Forty minutes after the 4 p.m. eviction deadline passed, a man believed to be a State Department official entered the consulate, along with others, after a small back door was pried open. Officials had earlier tried three separate entrances but were not able to gain entry. Security teams, wearing shirts emblazoned with the words U.S. Department of State, stood watch at the back entrance. The fire department also entered and exited the consulate.
Moments before the eviction deadline, Houston police had set up barricades at the compound, closing off streets near the building the Chinese government has occupied for four decades. Within minutes of the deadline, three white vans pulled out of the consulate, at least two of which had consul plates.
China tells U.S. to shut consulate in Chengdu.
The Trump administration confirmed the closure on Wednesday, citing a need to protect American intellectual property and private information. The Chinese government threatened to retaliate and early Friday announced the closure of a U.S. consulate in Chengdu.
The order to close the consulate resurged speculation of espionage activity in Texas, although it’s unknown what activity, if any, might have originated at the Montrose building.
The Justice Department on Tuesday indicted two suspected Chinese hackers, alleging they targeted U.S. companies conducting COVID-19 research. Several research facilities within the Texas Medical Center are in
volved in that work. Federal authorities also claimed the alleged hackers stole “business proposals and other documents concerning space and satellite applications” from an unnamed technology firm in Texas. That firm was just one of 25 victims across the U.S. and abroad that were named in the indictment, however.
On Thursday, federal authorities said they believed the Chinese Consulate in San Francisco was harboring a Chinese researcher, the Associated Press reported. The person at the consulate, according to the U.S. Justice Department, was Tuan Dang, a woman accused of lying about her background in the Communist Party’s military wing on a visa application.
While Secretary of State Mike Pompeo on Wednesday described the closure in Houston as a penalty for “this long challenge of the Chinese Communist Party stealing intellectual property,” the Chinese government still maintains that its intelligence efforts are no different than those that other nations run.
The Mayor’s Office of Trade and International Affairs, which is the first point of contact with the more than 90 international consulates in Houston, has not had any direct contact with the Chinese consulate since the federal government’s directive on
Tuesday, said Chris Olson, the director of the office.
“It really caught all of us by surprise,” he said.
Hours after the directive, local news outlets shared a video of the Houston Fire Department responding to what appeared to be consulate staff burning documents in the consulate courtyard on Tuesday night. On Friday afternoon, they finished clearing the building.
All morning on Friday, workers walked back and forth loading up two U-Haul trucks with heavy bags from a side entrance on Harold Street, clearing out the building as camera crews filmed and crowds formed. Several workers dumped trash bags into a nearby dumpster that was soon full. By mid-morning, the side entrance was littered with what appeared to be shredded paper. A large black van pulled into the garage, and workers waved as it took off again.
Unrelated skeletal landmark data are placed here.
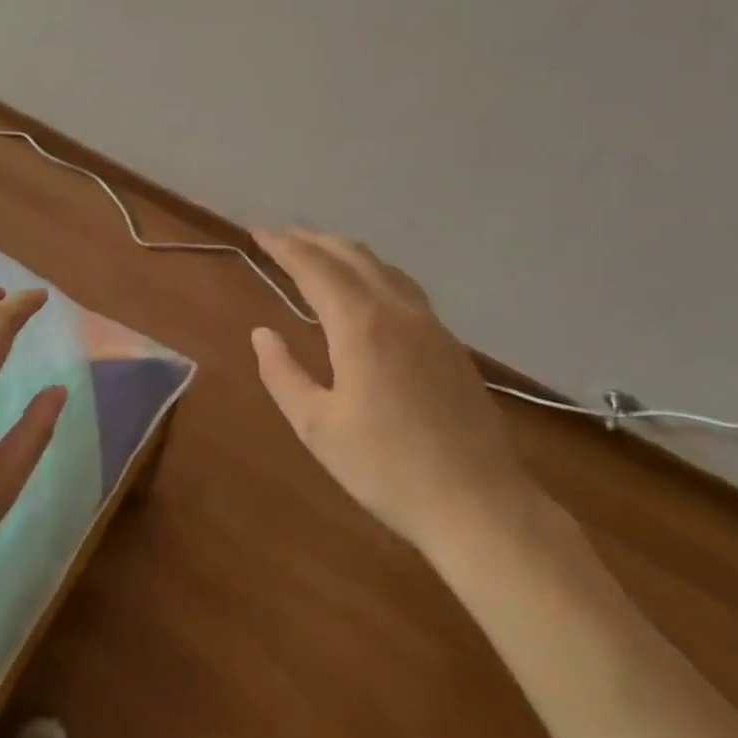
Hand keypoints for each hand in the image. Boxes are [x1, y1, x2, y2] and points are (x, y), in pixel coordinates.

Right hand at [250, 229, 540, 564]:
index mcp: (360, 325)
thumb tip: (263, 334)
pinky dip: (372, 272)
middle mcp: (397, 310)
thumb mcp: (317, 427)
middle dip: (311, 240)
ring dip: (343, 252)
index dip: (282, 245)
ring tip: (318, 254)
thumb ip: (283, 374)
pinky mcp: (450, 344)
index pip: (313, 266)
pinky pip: (403, 287)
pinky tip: (367, 291)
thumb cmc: (387, 468)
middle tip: (280, 237)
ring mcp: (430, 324)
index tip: (257, 232)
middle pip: (349, 255)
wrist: (479, 505)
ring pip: (382, 267)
Among those there to watch the move-out process and protest the consulate were members of the “Whistleblower Movement” and Falun Gong, a Chinese religious movement.
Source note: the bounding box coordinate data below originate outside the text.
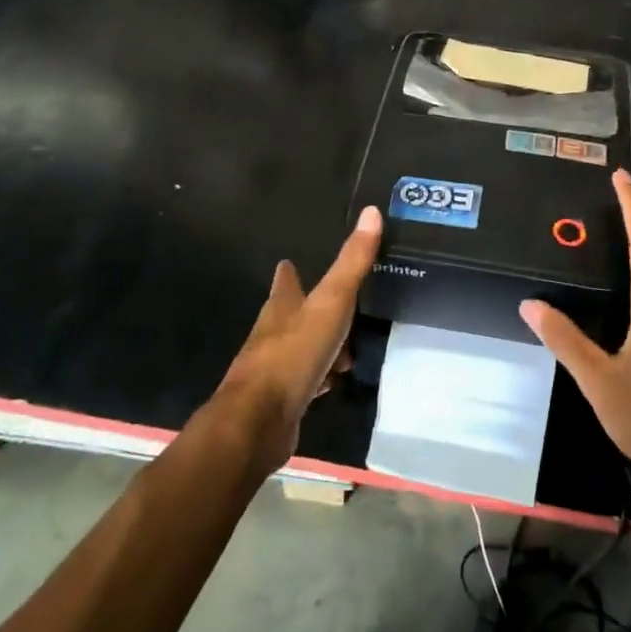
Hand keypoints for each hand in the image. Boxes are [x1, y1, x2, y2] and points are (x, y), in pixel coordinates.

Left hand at [214, 206, 381, 468]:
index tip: (289, 263)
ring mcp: (273, 368)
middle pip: (293, 315)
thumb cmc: (294, 353)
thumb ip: (352, 262)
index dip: (289, 272)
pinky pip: (304, 382)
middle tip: (342, 310)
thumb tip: (371, 211)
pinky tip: (329, 385)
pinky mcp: (280, 400)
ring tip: (346, 352)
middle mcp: (272, 333)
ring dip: (321, 348)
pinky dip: (318, 379)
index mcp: (281, 306)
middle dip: (314, 312)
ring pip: (301, 350)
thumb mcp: (331, 302)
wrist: (259, 419)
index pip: (285, 281)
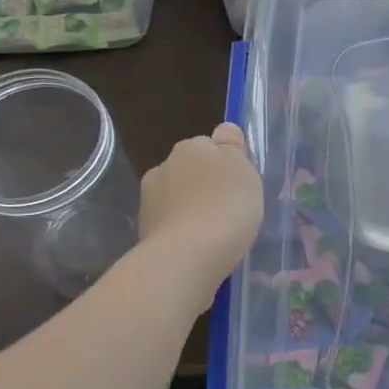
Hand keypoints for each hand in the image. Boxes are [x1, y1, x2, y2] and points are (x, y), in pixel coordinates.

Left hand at [138, 123, 262, 307]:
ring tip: (214, 235)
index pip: (209, 145)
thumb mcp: (244, 170)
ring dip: (191, 211)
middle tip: (228, 210)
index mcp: (190, 147)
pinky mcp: (145, 233)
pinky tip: (199, 251)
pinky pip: (171, 228)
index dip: (225, 163)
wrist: (188, 256)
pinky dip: (183, 234)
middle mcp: (163, 168)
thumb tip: (223, 132)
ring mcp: (149, 202)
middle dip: (204, 187)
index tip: (238, 184)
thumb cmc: (225, 206)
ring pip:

Tao Peng, 47, was among the practitioners who stood silently with banners that had been attached to lampposts and street signs surrounding the consulate.
The Chinese government banned the group in the late 1990s, labeling it a cult, and sent some practitioners to prison or labor camps. Peng said the group has been protesting the consulate every year around this date.
“The persecution should be stopped,” she said. “This consulate does not represent the Chinese people. They are CCP.”
Peng, who works at a local medical center, also said the Chinese government’s actions are to blame for the COVID pandemic.
“We should call the coronavirus the CCP virus,” Peng said. “The Chinese communist party covered up, that’s led to a pandemic.”
Min Fu, another member of Falun Gong and a clinical trials researcher at a local medical center, said she worried about the Chinese government spying through the consulate. She said the group was outside of the consulate Thursday night, as well.
Jerry Sebesta, 69, has lived in the neighborhood for at least 30 years and said he was one of the neighbors who called the fire department on Tuesday night after seeing smoke. He came to watch as the officials gained entry on Friday evening.
“We’ve never ever had a problem with them,” Sebesta said of the consulate.
More than two hours after gaining entry to the building, government officials loaded into a van and exited the premises. Only security and Houston Police Department remained.